For property, this will result in more local benefits arising from large developments, for example, changes to the "community infrastructure levy"( charges that local councils impose on developers). Now developers will be required to make contributions towards local infrastructure. With regard to the granting of planning permission more autonomy will be given to the local community who can, where the support is greater than 50%, push through planning proposals that may otherwise have been resisted in the past.

This Localism Bill is a complete change to Government’s existing approach and, as with substantial pieces of legislation, the devil will be in the detail but for the time being if it delivers savings by streamlining bureaucracy then it can only be beneficial to the country. Let’s wait and see.

Q and A – Relax; your lease has expired, or can you...?


So your lease is coming to an end and you’re moving on to new premises. What do you need to agree with your landlord? You certainly do not have to agree when your liability to pay rent, service charge, business rates and utility liabilities ends as these will be determined by your lease. Assuming you are not ‘holding over’ then your lease will expire in accordance with its express terms.

That leaves just one remaining element, Reinstatement and a potential dilapidations claim. To follow the prescribed route will be complicated as it will rely on a thorough knowledge of the various references to legislation and case law, such as the Landlord and Tenant Act 1927, in particular s18 (1), and if you are prepared to defend your position, and on occasions this is the right thing to do, then you will need to engage a competent surveyor to act on your behalf. A surveyor specialising in dilapidations will approach the situation by looking at the lease (tenant’s repairing covenant), consider the licences to alter and maybe Schedules of Condition, agent’s original particulars, rent deposit deeds and possibly any deeds of variation. This will help him build up knowledge of a tenant’s responsibilities to maintain and repair the premises that they have been using.

As a tenant you may not want to become embroiled with a discussion on all these and would much prefer to avoid a long and protracted negotiation. If that is the case many tenants opt for negotiating a settlement based on a priced schedule. This is by far the easiest way but you will need a priced schedule so you may have to wait for this to be formally served on you by your landlord. Timing may be an issue as the landlord can serve this on you in the last week of your term so you may wish to request the document earlier.

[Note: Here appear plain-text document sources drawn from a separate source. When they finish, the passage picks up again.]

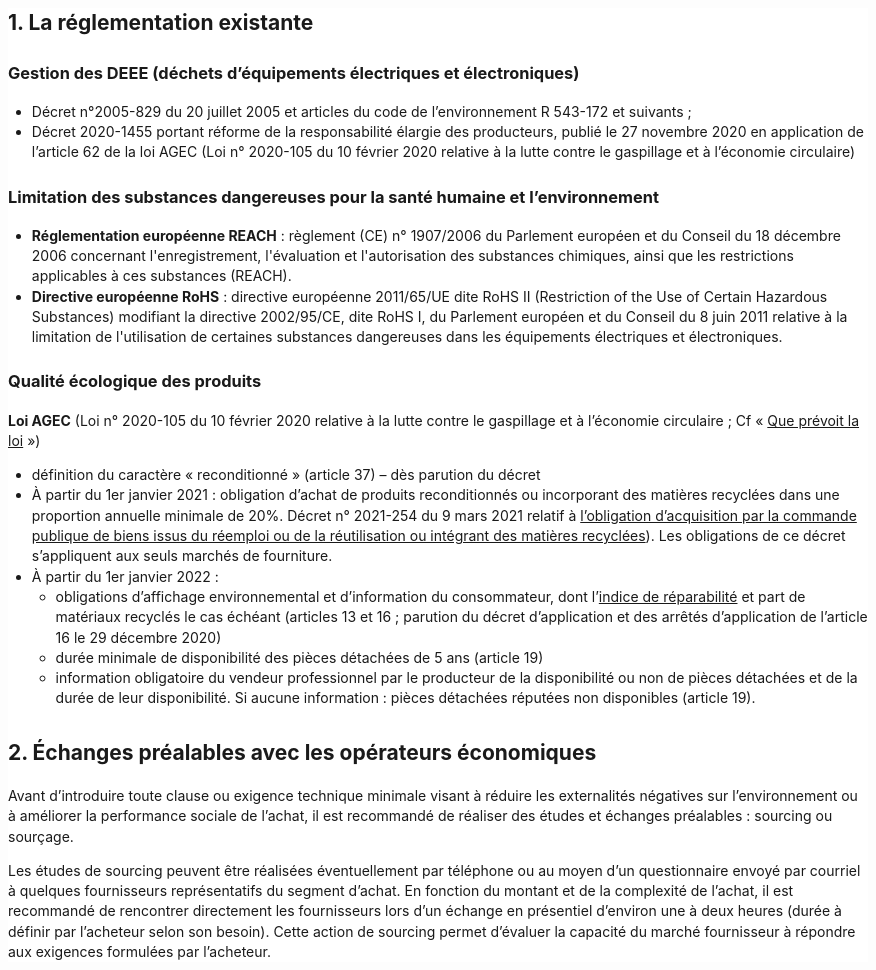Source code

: <h2 id="reglementation" tabindex="-1">1. La réglementation existante</h2>

### Gestion des DEEE (déchets d’équipements électriques et électroniques)

* Décret n°2005-829 du 20 juillet 2005 et articles du code de l’environnement R 543-172 et suivants ;
* Décret 2020-1455 portant réforme de la responsabilité élargie des producteurs, publié le 27 novembre 2020 en application de l’article 62 de la loi AGEC (Loi n° 2020-105 du 10 février 2020 relative à la lutte contre le gaspillage et à l’économie circulaire)

### Limitation des substances dangereuses pour la santé humaine et l’environnement

* **Réglementation européenne REACH** : règlement (CE) n° 1907/2006 du Parlement européen et du Conseil du 18 décembre 2006 concernant l'enregistrement, l'évaluation et l'autorisation des substances chimiques, ainsi que les restrictions applicables à ces substances (REACH).
* **Directive européenne RoHS** : directive européenne 2011/65/UE dite RoHS II (Restriction of the Use of Certain Hazardous Substances) modifiant la directive 2002/95/CE, dite RoHS I, du Parlement européen et du Conseil du 8 juin 2011 relative à la limitation de l'utilisation de certaines substances dangereuses dans les équipements électriques et électroniques.

### Qualité écologique des produits

**Loi AGEC** (Loi n° 2020-105 du 10 février 2020 relative à la lutte contre le gaspillage et à l’économie circulaire ; Cf « [Que prévoit la loi](/publications/guide-pratique-achats-numeriques-responsables/demarche-numerique-responsable/que-prevoit-la-loi/) »)

* définition du caractère « reconditionné » (article 37) – dès parution du décret
* À partir du 1er janvier 2021 : obligation d’achat de produits reconditionnés ou incorporant des matières recyclées dans une proportion annuelle minimale de 20%. Décret n° 2021-254 du 9 mars 2021 relatif à [l’obligation d’acquisition par la commande publique de biens issus du réemploi ou de la réutilisation ou intégrant des matières recyclées](https://www.legifrance.gouv.fr/jorf/id/JORFTEXT000043231546)). Les obligations de ce décret s’appliquent aux seuls marchés de fourniture.  
* À partir du 1er janvier 2022 : 
    * obligations d’affichage environnemental et d’information du consommateur, dont l’[indice de réparabilité](https://www.ecologie.gouv.fr/indice-reparabilite) et part de matériaux recyclés le cas échéant (articles 13 et 16 ; parution du décret d’application et des arrêtés d’application de l’article 16 le 29 décembre 2020)
    * durée minimale de disponibilité des pièces détachées de 5 ans (article 19)
    * information obligatoire du vendeur professionnel par le producteur de la disponibilité ou non de pièces détachées et de la durée de leur disponibilité. Si aucune information : pièces détachées réputées non disponibles (article 19).


<h2 id="echanges" tabindex="-1">2. Échanges préalables avec les opérateurs économiques</h2>

Avant d’introduire toute clause ou exigence technique minimale visant à réduire les externalités négatives sur l’environnement ou à améliorer la performance sociale de l’achat, il est recommandé de réaliser des études et échanges préalables : sourcing ou sourçage.

Les études de sourcing peuvent être réalisées éventuellement par téléphone ou au moyen d’un questionnaire envoyé par courriel à quelques fournisseurs représentatifs du segment d’achat. En fonction du montant et de la complexité de l’achat, il est recommandé de rencontrer directement les fournisseurs lors d’un échange en présentiel d’environ une à deux heures (durée à définir par l’acheteur selon son besoin). Cette action de sourcing permet d’évaluer la capacité du marché fournisseur à répondre aux exigences formulées par l’acheteur.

It is normal for this Schedule to include costs for the rent and service charge for the duration of the works as any remedial repairs will undoubtedly be undertaken after the lease has expired. Once received then you may wish to open up discussions on a settlement.

However, should you wish to undertake your own works then a tenant would be prudent to have these carried out during the period of the lease but remember this will involve liaising with the building’s management to obtain the right permissions and permits to work. Think about what impact this may have on your fellow occupants if you’re in a multi-occupied property as this may increase the works programme.

There are one or two aspects which are important to note about dilapidations; the future use of the property and do you, as a tenant, have an ability to undertake the works after the lease has concluded. The first aspect relates to whether the property is likely to be the subject of a substantial redevelopment and this may make the dilapidation claim void.

Landlords won’t always be able to secure a successful dilapidation claim if it can be shown the property is going to be the subject of a substantial refurbishment or development. Secondly, a tenant isn’t permitted (unless it’s agreed with their landlord) to carry out the works after the lease expiry.

For an occupier it can seem unwieldy when a lease expires and you receive a detailed Terminal Schedule of Dilapidations; so be prepared for when it arrives. Remember this can arrive at any time before the lease expires so it may be prudent to request this Schedule at least 6 months before expiry.